The International Conference on Software Engineering (ICSE) is less than a month away. I will miss it this time —I didn’t submit any papers, and it will take place in Cape Town, South Africa, so it’s too far to go to simply hang out and show my pretty face.
However, it seems that ICSE is getting more and more interesting every year. In its Vancouver iteration last year, Rob DeLine pointed out that only about 20% of the papers in the program dealt with software development “as though it were created by people working together,” while 80% abstracted people away. He proposed that the proportion should be flipped, as it is unlikely that for many of the topics that matter in software research we can proceed usefully as if people didn’t matter.
Looking through the program today (pdf) it seems that the situation is improving. I don’t have access to the abstracts, so I’m going merely by title, but I count about 19 papers out of 54 (without including the Education or Practice tracks) that appear to be considering people issues seriously or half-seriously –that is over a third, or about 35% of all papers: not a majority but a growing and sizable fraction. Significantly, many of them were written by younger researchers.
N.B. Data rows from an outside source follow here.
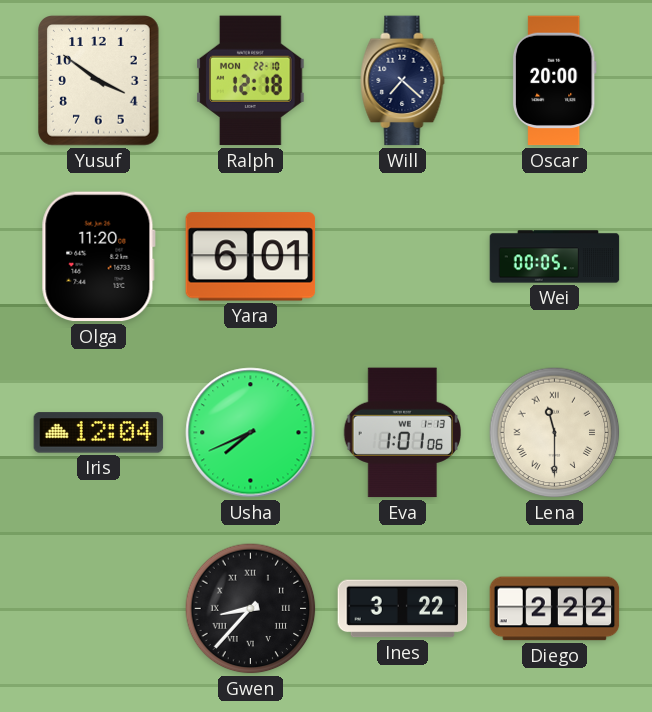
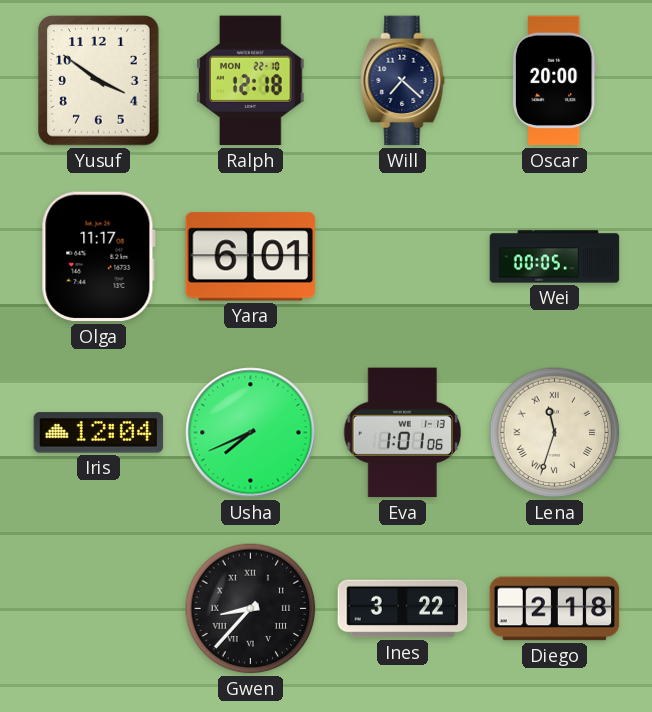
Olga: 11:20 -> 11:17
Lena: 11:30 -> 11:33
Diego: 2:22 -> 2:18
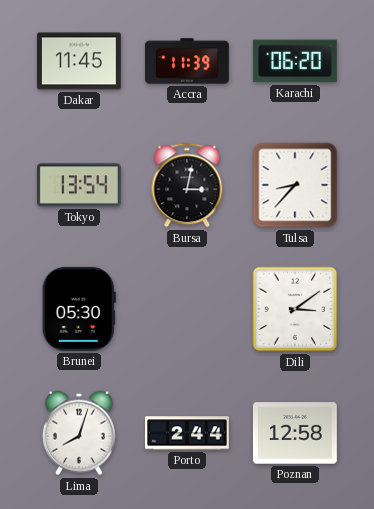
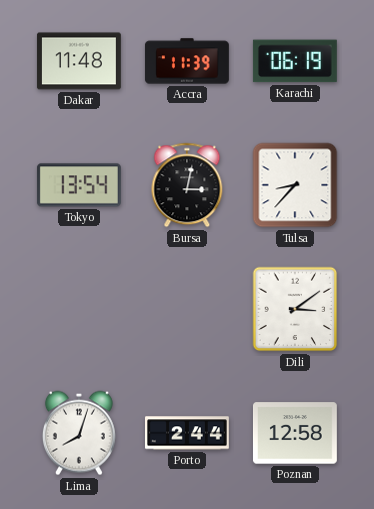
Dakar: 11:45 -> 11:48
Karachi: 06:20 -> 06:19
Brunei: 05:30 -> none
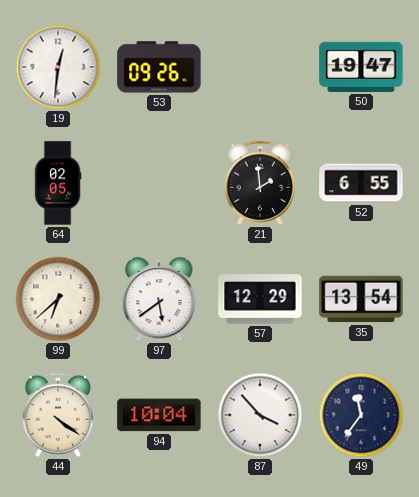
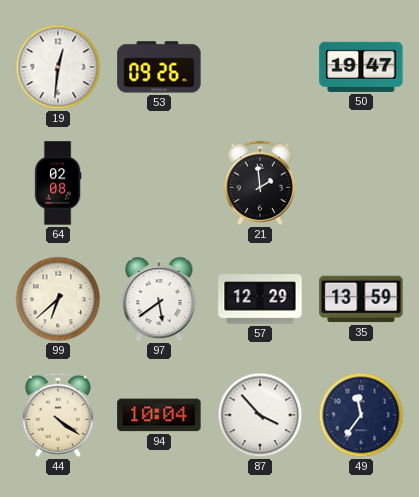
64: 02:05 -> 02:08
52: 6:55 -> none
35: 13:54 -> 13:59
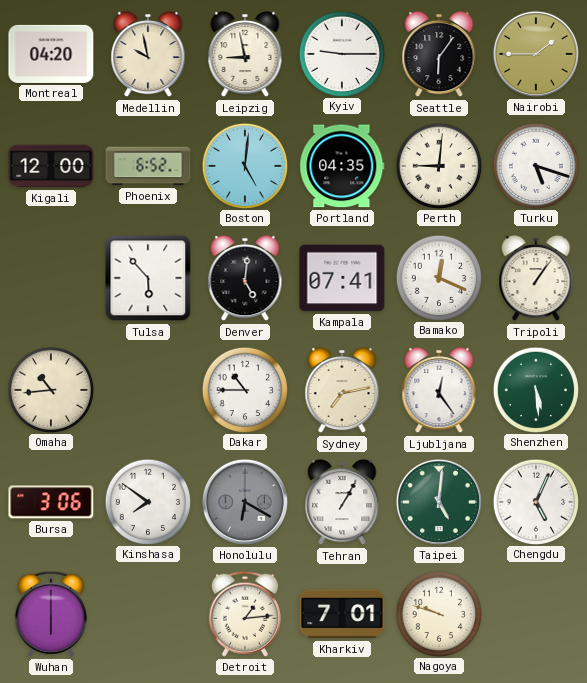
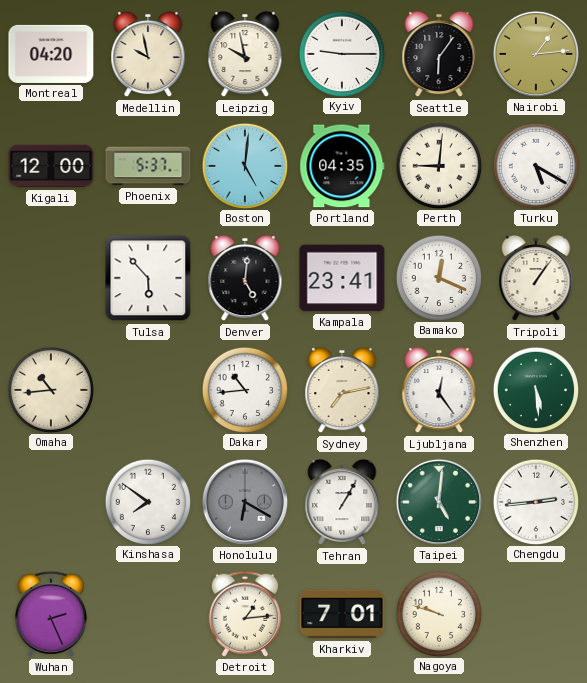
Leipzig: 8:58 -> 9:58
Nairobi: 1:45 -> 1:14
Phoenix: 6:52 -> 5:37
Turku: 5:18 -> 5:20
Kampala: 07:41 -> 23:41
Dakar: 10:45 -> 10:44
Bursa: 3:06 -> none
Chengdu: 5:04 -> 2:44
Wuhan: 6:00 -> 2:26
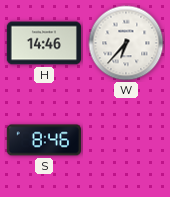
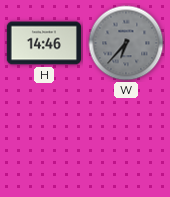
W dial: white -> grey
S: 8:46 -> none
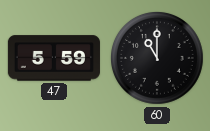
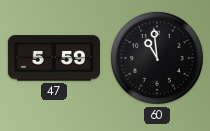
60: 11:00 -> 10:59
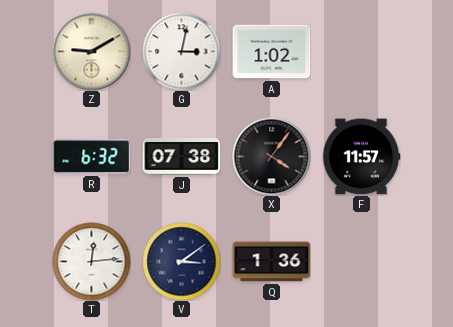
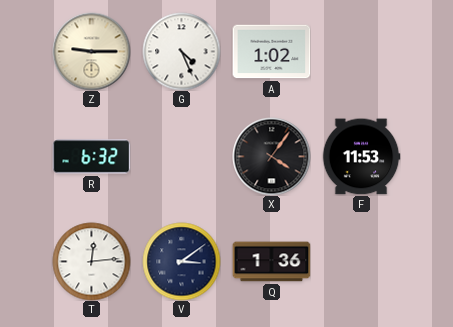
Z: 9:10 -> 9:15
G: 3:02 -> 4:26
J: 07:38 -> none
F: 11:57 -> 11:53
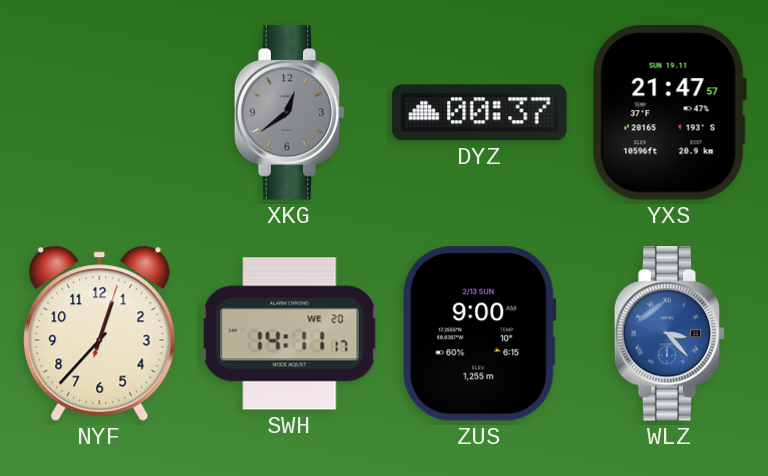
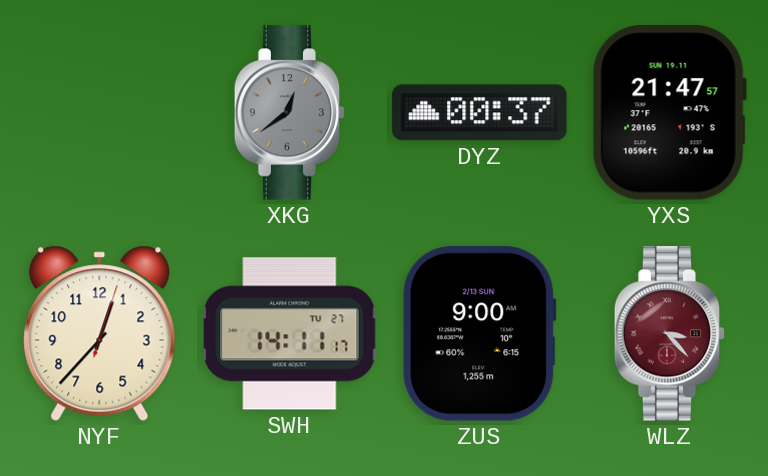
SWH date: WE 20 -> TU 27
WLZ dial: blue -> burgundy
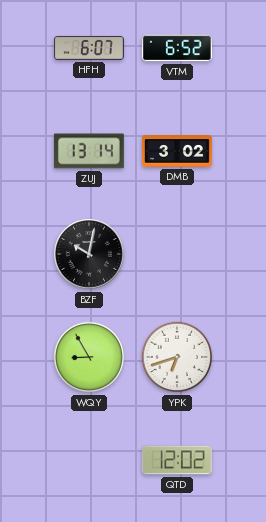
Greg Wilson recently mused that we might have a sea change in the ICSE community in the coming years as these researchers take positions of influence; this year’s program is not enough to detect a trend but at least it indicates that this might be happening. As someone who has argued for the importance of human aspects in software development (and, yes, as someone who has built his still-young career on these issues), I think this is good news.